Prompt: Every entry needs to be printed exactly, please.

Available data:
== == ==

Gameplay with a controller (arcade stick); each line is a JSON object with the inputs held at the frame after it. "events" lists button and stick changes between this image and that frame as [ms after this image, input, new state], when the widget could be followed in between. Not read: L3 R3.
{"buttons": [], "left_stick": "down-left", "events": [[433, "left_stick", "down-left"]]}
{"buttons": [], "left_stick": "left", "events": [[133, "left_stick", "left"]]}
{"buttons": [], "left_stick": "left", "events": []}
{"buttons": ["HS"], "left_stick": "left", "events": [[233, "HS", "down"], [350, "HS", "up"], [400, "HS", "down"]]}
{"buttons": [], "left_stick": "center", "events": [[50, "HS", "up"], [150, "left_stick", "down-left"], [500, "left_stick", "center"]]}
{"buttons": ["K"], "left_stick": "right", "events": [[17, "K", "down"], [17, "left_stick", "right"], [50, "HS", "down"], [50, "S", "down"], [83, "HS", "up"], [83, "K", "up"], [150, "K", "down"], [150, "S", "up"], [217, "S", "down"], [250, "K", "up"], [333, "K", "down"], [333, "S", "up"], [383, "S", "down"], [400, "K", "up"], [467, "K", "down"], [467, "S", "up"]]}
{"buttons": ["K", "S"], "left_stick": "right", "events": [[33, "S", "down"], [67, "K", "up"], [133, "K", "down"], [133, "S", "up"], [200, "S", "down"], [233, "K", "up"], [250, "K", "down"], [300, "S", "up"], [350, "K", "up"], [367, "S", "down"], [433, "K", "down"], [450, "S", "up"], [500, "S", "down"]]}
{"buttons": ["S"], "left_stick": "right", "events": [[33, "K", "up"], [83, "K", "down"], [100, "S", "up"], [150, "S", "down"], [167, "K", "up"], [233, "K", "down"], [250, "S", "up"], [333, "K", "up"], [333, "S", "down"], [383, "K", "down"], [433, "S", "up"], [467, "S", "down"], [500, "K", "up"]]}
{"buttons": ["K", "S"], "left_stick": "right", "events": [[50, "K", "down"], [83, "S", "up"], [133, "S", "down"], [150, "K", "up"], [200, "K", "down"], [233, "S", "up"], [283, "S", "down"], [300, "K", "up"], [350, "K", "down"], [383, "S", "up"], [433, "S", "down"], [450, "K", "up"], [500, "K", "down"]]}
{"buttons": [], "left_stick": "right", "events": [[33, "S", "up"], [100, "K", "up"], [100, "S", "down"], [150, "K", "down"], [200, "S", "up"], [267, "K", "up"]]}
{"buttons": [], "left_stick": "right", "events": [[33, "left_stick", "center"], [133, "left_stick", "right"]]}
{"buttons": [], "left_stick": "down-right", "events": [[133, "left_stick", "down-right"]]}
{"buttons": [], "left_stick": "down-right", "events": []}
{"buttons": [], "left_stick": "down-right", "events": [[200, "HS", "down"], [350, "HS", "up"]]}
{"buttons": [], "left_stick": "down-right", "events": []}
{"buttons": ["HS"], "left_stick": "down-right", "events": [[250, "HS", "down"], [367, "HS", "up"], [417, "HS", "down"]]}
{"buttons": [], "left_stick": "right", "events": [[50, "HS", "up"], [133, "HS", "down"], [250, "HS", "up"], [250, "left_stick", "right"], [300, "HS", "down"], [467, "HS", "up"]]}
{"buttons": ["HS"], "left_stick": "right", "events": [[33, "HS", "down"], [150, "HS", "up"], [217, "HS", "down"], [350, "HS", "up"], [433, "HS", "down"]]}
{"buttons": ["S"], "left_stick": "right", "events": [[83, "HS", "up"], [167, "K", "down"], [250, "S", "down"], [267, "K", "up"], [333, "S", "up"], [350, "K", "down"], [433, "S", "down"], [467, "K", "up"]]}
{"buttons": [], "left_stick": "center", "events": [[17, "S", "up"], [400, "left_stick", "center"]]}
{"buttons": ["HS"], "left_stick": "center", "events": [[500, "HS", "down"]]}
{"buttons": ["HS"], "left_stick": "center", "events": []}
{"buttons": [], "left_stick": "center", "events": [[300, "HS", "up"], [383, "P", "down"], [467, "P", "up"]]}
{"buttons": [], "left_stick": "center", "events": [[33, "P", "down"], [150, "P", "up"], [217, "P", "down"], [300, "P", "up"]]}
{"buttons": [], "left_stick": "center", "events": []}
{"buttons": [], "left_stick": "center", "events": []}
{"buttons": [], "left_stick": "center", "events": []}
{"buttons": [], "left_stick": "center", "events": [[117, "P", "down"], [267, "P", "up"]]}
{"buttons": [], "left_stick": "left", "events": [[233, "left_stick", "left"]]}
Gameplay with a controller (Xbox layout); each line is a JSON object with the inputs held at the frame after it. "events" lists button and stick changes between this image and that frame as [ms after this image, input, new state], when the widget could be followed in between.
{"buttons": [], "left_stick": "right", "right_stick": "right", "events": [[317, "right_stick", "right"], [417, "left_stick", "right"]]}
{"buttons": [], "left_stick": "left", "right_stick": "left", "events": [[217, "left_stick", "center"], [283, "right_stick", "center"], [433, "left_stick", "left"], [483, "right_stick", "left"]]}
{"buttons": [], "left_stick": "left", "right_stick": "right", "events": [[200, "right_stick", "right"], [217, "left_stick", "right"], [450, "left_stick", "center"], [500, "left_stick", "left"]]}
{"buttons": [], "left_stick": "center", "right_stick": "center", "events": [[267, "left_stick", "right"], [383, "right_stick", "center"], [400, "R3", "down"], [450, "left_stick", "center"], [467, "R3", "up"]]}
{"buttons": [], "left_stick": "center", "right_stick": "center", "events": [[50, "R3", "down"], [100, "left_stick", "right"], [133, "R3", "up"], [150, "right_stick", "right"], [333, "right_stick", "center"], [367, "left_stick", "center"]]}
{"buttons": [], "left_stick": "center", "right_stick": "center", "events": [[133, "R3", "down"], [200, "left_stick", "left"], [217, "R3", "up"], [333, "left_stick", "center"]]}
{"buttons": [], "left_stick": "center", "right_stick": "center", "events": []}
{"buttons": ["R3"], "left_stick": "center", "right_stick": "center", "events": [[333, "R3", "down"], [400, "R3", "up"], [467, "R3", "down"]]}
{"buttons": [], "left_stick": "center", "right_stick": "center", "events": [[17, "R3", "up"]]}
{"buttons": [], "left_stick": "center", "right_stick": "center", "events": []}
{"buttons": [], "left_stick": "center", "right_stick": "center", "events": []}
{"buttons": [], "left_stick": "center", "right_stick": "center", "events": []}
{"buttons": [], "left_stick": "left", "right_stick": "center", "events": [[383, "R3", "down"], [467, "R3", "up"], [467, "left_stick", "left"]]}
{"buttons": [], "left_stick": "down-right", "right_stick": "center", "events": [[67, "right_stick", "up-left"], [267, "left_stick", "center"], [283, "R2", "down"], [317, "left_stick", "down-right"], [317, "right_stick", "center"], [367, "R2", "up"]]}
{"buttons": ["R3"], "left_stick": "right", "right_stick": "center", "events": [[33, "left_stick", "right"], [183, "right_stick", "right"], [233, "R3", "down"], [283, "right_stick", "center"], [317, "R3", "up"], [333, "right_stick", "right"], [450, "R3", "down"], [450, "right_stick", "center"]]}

== == ==

Problem solution:
Gameplay with a controller (arcade stick); each line is a JSON object with the inputs held at the frame after it. "events" lists button and stick changes between this image and that frame as [ms after this image, input, new state], when the widget could be followed in between. Not read: L3 R3.
{"buttons": [], "left_stick": "down-left", "events": [[433, "left_stick", "down-left"]]}
{"buttons": [], "left_stick": "left", "events": [[133, "left_stick", "left"]]}
{"buttons": [], "left_stick": "left", "events": []}
{"buttons": ["HS"], "left_stick": "left", "events": [[233, "HS", "down"], [350, "HS", "up"], [400, "HS", "down"]]}
{"buttons": [], "left_stick": "center", "events": [[50, "HS", "up"], [150, "left_stick", "down-left"], [500, "left_stick", "center"]]}
{"buttons": ["K"], "left_stick": "right", "events": [[17, "K", "down"], [17, "left_stick", "right"], [50, "HS", "down"], [50, "S", "down"], [83, "HS", "up"], [83, "K", "up"], [150, "K", "down"], [150, "S", "up"], [217, "S", "down"], [250, "K", "up"], [333, "K", "down"], [333, "S", "up"], [383, "S", "down"], [400, "K", "up"], [467, "K", "down"], [467, "S", "up"]]}
{"buttons": ["K", "S"], "left_stick": "right", "events": [[33, "S", "down"], [67, "K", "up"], [133, "K", "down"], [133, "S", "up"], [200, "S", "down"], [233, "K", "up"], [250, "K", "down"], [300, "S", "up"], [350, "K", "up"], [367, "S", "down"], [433, "K", "down"], [450, "S", "up"], [500, "S", "down"]]}
{"buttons": ["S"], "left_stick": "right", "events": [[33, "K", "up"], [83, "K", "down"], [100, "S", "up"], [150, "S", "down"], [167, "K", "up"], [233, "K", "down"], [250, "S", "up"], [333, "K", "up"], [333, "S", "down"], [383, "K", "down"], [433, "S", "up"], [467, "S", "down"], [500, "K", "up"]]}
{"buttons": ["K", "S"], "left_stick": "right", "events": [[50, "K", "down"], [83, "S", "up"], [133, "S", "down"], [150, "K", "up"], [200, "K", "down"], [233, "S", "up"], [283, "S", "down"], [300, "K", "up"], [350, "K", "down"], [383, "S", "up"], [433, "S", "down"], [450, "K", "up"], [500, "K", "down"]]}
{"buttons": [], "left_stick": "right", "events": [[33, "S", "up"], [100, "K", "up"], [100, "S", "down"], [150, "K", "down"], [200, "S", "up"], [267, "K", "up"]]}
{"buttons": [], "left_stick": "right", "events": [[33, "left_stick", "center"], [133, "left_stick", "right"]]}
{"buttons": [], "left_stick": "down-right", "events": [[133, "left_stick", "down-right"]]}
{"buttons": [], "left_stick": "down-right", "events": []}
{"buttons": [], "left_stick": "down-right", "events": [[200, "HS", "down"], [350, "HS", "up"]]}
{"buttons": [], "left_stick": "down-right", "events": []}
{"buttons": ["HS"], "left_stick": "down-right", "events": [[250, "HS", "down"], [367, "HS", "up"], [417, "HS", "down"]]}
{"buttons": [], "left_stick": "right", "events": [[50, "HS", "up"], [133, "HS", "down"], [250, "HS", "up"], [250, "left_stick", "right"], [300, "HS", "down"], [467, "HS", "up"]]}
{"buttons": ["HS"], "left_stick": "right", "events": [[33, "HS", "down"], [150, "HS", "up"], [217, "HS", "down"], [350, "HS", "up"], [433, "HS", "down"]]}
{"buttons": ["S"], "left_stick": "right", "events": [[83, "HS", "up"], [167, "K", "down"], [250, "S", "down"], [267, "K", "up"], [333, "S", "up"], [350, "K", "down"], [433, "S", "down"], [467, "K", "up"]]}
{"buttons": [], "left_stick": "center", "events": [[17, "S", "up"], [400, "left_stick", "center"]]}
{"buttons": ["HS"], "left_stick": "center", "events": [[500, "HS", "down"]]}
{"buttons": ["HS"], "left_stick": "center", "events": []}
{"buttons": [], "left_stick": "center", "events": [[300, "HS", "up"], [383, "P", "down"], [467, "P", "up"]]}
{"buttons": [], "left_stick": "center", "events": [[33, "P", "down"], [150, "P", "up"], [217, "P", "down"], [300, "P", "up"]]}
{"buttons": [], "left_stick": "center", "events": []}
{"buttons": [], "left_stick": "center", "events": []}
{"buttons": [], "left_stick": "center", "events": []}
{"buttons": [], "left_stick": "center", "events": [[117, "P", "down"], [267, "P", "up"]]}
{"buttons": [], "left_stick": "left", "events": [[233, "left_stick", "left"]]}
Gameplay with a controller (Xbox layout); each line is a JSON object with the inputs held at the frame after it. "events" lists button and stick changes between this image and that frame as [ms after this image, input, new state], when the widget could be followed in between.
{"buttons": [], "left_stick": "right", "right_stick": "right", "events": [[317, "right_stick", "right"], [417, "left_stick", "right"]]}
{"buttons": [], "left_stick": "left", "right_stick": "left", "events": [[217, "left_stick", "center"], [283, "right_stick", "center"], [433, "left_stick", "left"], [483, "right_stick", "left"]]}
{"buttons": [], "left_stick": "left", "right_stick": "right", "events": [[200, "right_stick", "right"], [217, "left_stick", "right"], [450, "left_stick", "center"], [500, "left_stick", "left"]]}
{"buttons": [], "left_stick": "center", "right_stick": "center", "events": [[267, "left_stick", "right"], [383, "right_stick", "center"], [400, "R3", "down"], [450, "left_stick", "center"], [467, "R3", "up"]]}
{"buttons": [], "left_stick": "center", "right_stick": "center", "events": [[50, "R3", "down"], [100, "left_stick", "right"], [133, "R3", "up"], [150, "right_stick", "right"], [333, "right_stick", "center"], [367, "left_stick", "center"]]}
{"buttons": [], "left_stick": "center", "right_stick": "center", "events": [[133, "R3", "down"], [200, "left_stick", "left"], [217, "R3", "up"], [333, "left_stick", "center"]]}
{"buttons": [], "left_stick": "center", "right_stick": "center", "events": []}
{"buttons": ["R3"], "left_stick": "center", "right_stick": "center", "events": [[333, "R3", "down"], [400, "R3", "up"], [467, "R3", "down"]]}
{"buttons": [], "left_stick": "center", "right_stick": "center", "events": [[17, "R3", "up"]]}
{"buttons": [], "left_stick": "center", "right_stick": "center", "events": []}
{"buttons": [], "left_stick": "center", "right_stick": "center", "events": []}
{"buttons": [], "left_stick": "center", "right_stick": "center", "events": []}
{"buttons": [], "left_stick": "left", "right_stick": "center", "events": [[383, "R3", "down"], [467, "R3", "up"], [467, "left_stick", "left"]]}
{"buttons": [], "left_stick": "down-right", "right_stick": "center", "events": [[67, "right_stick", "up-left"], [267, "left_stick", "center"], [283, "R2", "down"], [317, "left_stick", "down-right"], [317, "right_stick", "center"], [367, "R2", "up"]]}
{"buttons": ["R3"], "left_stick": "right", "right_stick": "center", "events": [[33, "left_stick", "right"], [183, "right_stick", "right"], [233, "R3", "down"], [283, "right_stick", "center"], [317, "R3", "up"], [333, "right_stick", "right"], [450, "R3", "down"], [450, "right_stick", "center"]]}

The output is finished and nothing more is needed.